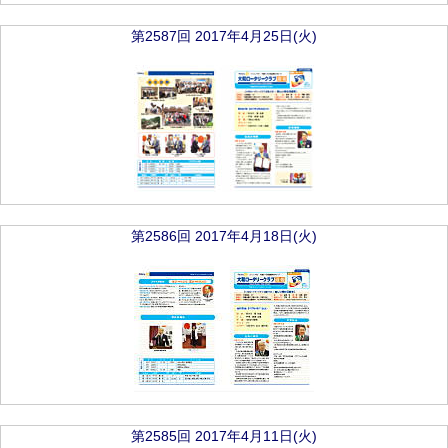
第2587回 2017年4月25日(火)
第2586回 2017年4月18日(火)
第2585回 2017年4月11日(火)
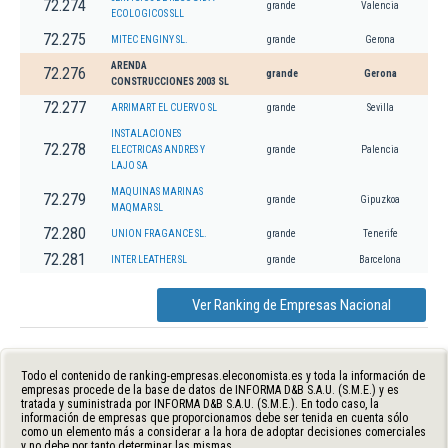
72.274
grande
Valencia
ECOLOGICOS SLL
72.275
MITEC ENGINY SL.
grande
Gerona
ARENDA
72.276
grande
Gerona
CONSTRUCCIONES 2003 SL
72.277
ARRIMART EL CUERVO SL
grande
Sevilla
INSTALACIONES
72.278
ELECTRICAS ANDRES Y
grande
Palencia
LAJO SA
MAQUINAS MARINAS
72.279
grande
Gipuzkoa
MAQMAR SL
72.280
UNION FRAGANCE SL.
grande
Tenerife
72.281
INTER LEATHER SL
grande
Barcelona
Ver Ranking de Empresas Nacional
Todo el contenido de ranking-empresas.eleconomista.es y toda la información de
empresas procede de la base de datos de INFORMA D&B S.A.U. (S.M.E.) y es
tratada y suministrada por INFORMA D&B S.A.U. (S.M.E.). En todo caso, la
información de empresas que proporcionamos debe ser tenida en cuenta sólo
como un elemento más a considerar a la hora de adoptar decisiones comerciales
y no debe por tanto determinar las mismas.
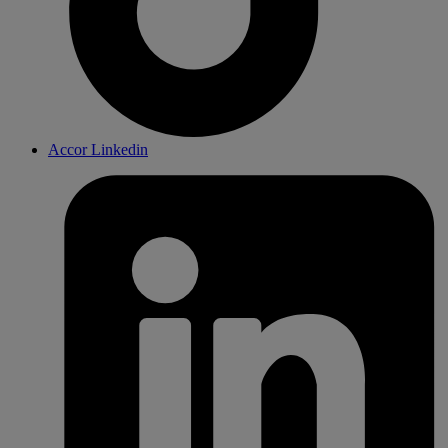
Accor Linkedin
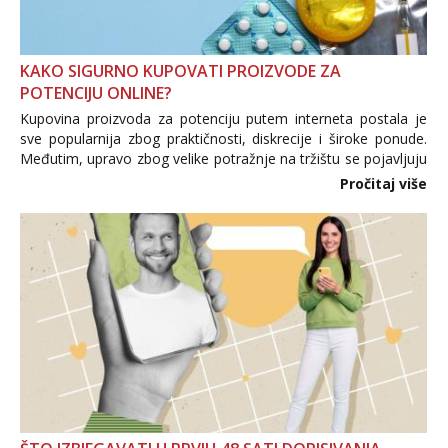
KAKO SIGURNO KUPOVATI PROIZVODE ZA
POTENCIJU ONLINE?
Kupovina proizvoda za potenciju putem interneta postala je
sve popularnija zbog praktičnosti, diskrecije i široke ponude.
Međutim, upravo zbog velike potražnje na tržištu se pojavljuju
i brojni krivotvoreni proizvodi, nepouzdane internetske
Pročitaj više
trgovine te proizvodi nepoznatog podrijetla. ...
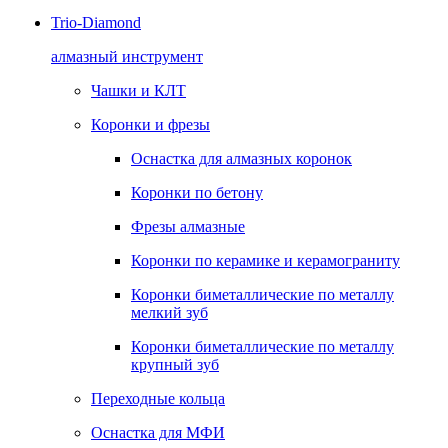
Trio-Diamond
алмазный инструмент
Чашки и КЛТ
Коронки и фрезы
Оснастка для алмазных коронок
Коронки по бетону
Фрезы алмазные
Коронки по керамике и керамограниту
Коронки биметаллические по металлу
мелкий зуб
Коронки биметаллические по металлу
крупный зуб
Переходные кольца
Оснастка для МФИ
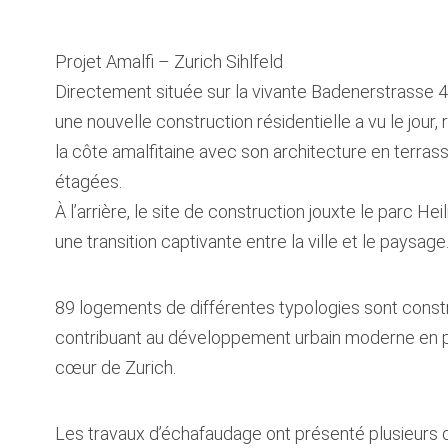
Projet Amalfi – Zurich Sihlfeld
Directement située sur la vivante Badenerstrasse
une nouvelle construction résidentielle a vu le jour,
la côte amalfitaine avec son architecture en terras
étagées.
À l’arrière, le site de construction jouxte le parc Hei
une transition captivante entre la ville et le paysage
89 logements de différentes typologies sont constr
contribuant au développement urbain moderne en p
cœur de Zurich.
Les travaux d’échafaudage ont présenté plusieurs 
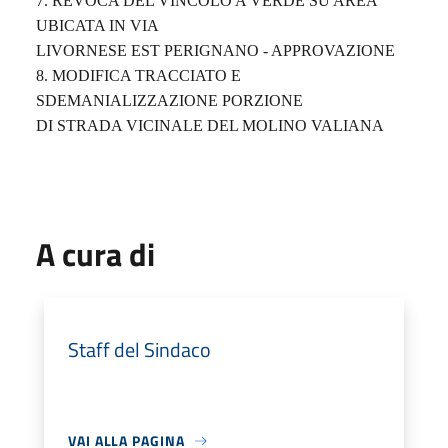
7.
REVOCA DEL VINCOLO A VERDE SU AREA
UBICATA IN VIA
LIVORNESE EST PERIGNANO - APPROVAZIONE
8.
MODIFICA TRACCIATO E
SDEMANIALIZZAZIONE PORZIONE
DI STRADA VICINALE DEL MOLINO VALIANA
A cura di
Staff del Sindaco
VAI ALLA PAGINA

= = = = = = =

TO-DO ITEM: Gather up, from the records above, each line where the word "zbog" appears.

ANSWER:
sve popularnija zbog praktičnosti, diskrecije i široke ponude.
Međutim, upravo zbog velike potražnje na tržištu se pojavljuju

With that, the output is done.